Muriel ou le temps d’un retour : Du Resnais pur jus

Muriel ou le temps d’un retour est réalisé par Alain Resnais et sorti en 1963. Après avoir réalisé deux de ses plus grands films (Hiroshima mon amour et L’année dernière à Marienbad), Resnais revient à ses thèmes de prédilection : l’amour, les souvenirs et la guerre. 

Comme à son habitude, son film se situe à la lisière entre le classicisme et le déroutant : dès le début, le rythme imposé par le montage perd le spectateur dans son univers. Frénésie malvenue, ou ingénieuse proposition ?

La question peut se poser pendant tout le long-métrage. Resnais a une patte particulière qui se reconnait instantanément et qui ne correspond pas à tout le monde. Muriel ou le temps d’un retour n’échappe pas à la règle mais dévoile parfois une grande sensibilité : une seule scène est réellement consacrée à la fameuse Muriel, scène d’une sobriété cruelle et bouleversante. En dehors de cela, le film raconte avant tout des retrouvailles multiples : des hommes qui rentrent d’Algérie, retrouvant ainsi leur pays, leurs amis, leur famille, mais aussi les retrouvailles entre deux vieux amoureux, Alphonse et Hélène (Jean-Pierre Kérien et Delphine Seyrig), élément déclencheur du film. Le vieil homme rencontre le jeune beau-fils (Bernard, incarné par Jean-Baptiste Thierrée) d’Hélène, tous deux reviennent d’Algérie mais n’y entretiennent pas le même lien. Comment revenir après la guerre et reprendre la vie comme avant ?

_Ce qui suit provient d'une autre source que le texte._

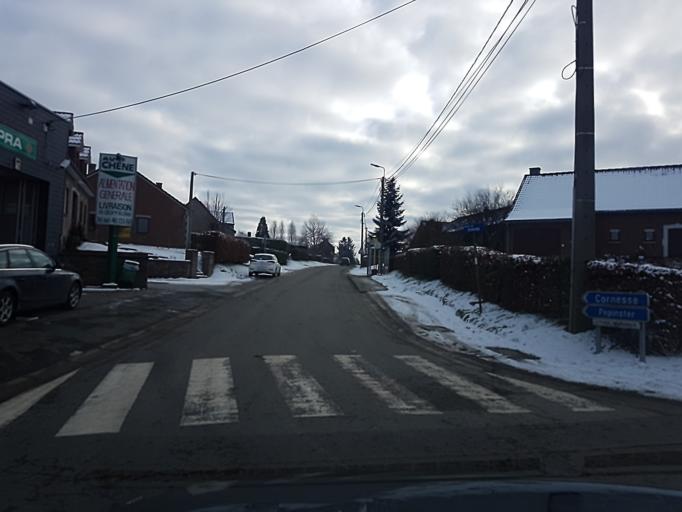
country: BE
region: Wallonia
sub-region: Province de Liege
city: Pepinster
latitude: 50.5842
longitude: 5.7878
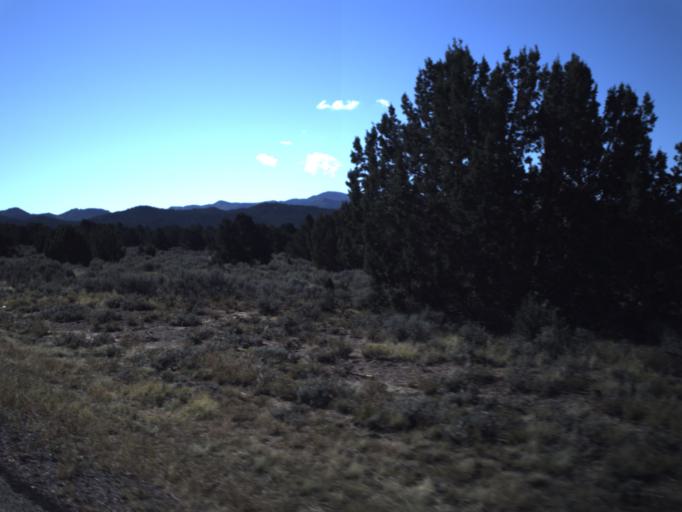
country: US
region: Utah
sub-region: Washington County
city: Enterprise
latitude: 37.6325
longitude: -113.4286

Intelligent manifeste de son époque, le film interroge donc cette dernière sur le lien qu’elle entretient avec ses colonies, avec son peuple, avec ses souvenirs. Le film vieillit mal sur sa forme, la mise en scène de Resnais ayant rarement été dans son temps, mais le scénario de Jean Cayrol en fait une oeuvre quasiment intemporelle. Le personnage de Bernard est ainsi la quintessence de cette multitude de questionnements, entre demi-absence et psychique torturé, il fait partie de ce film-chorale comme d’un rappel de la souffrance d’une génération : à la fois la sienne qui a fait la guerre, et à la fois les Algériens ayant subi le courroux d’un pays dominateur.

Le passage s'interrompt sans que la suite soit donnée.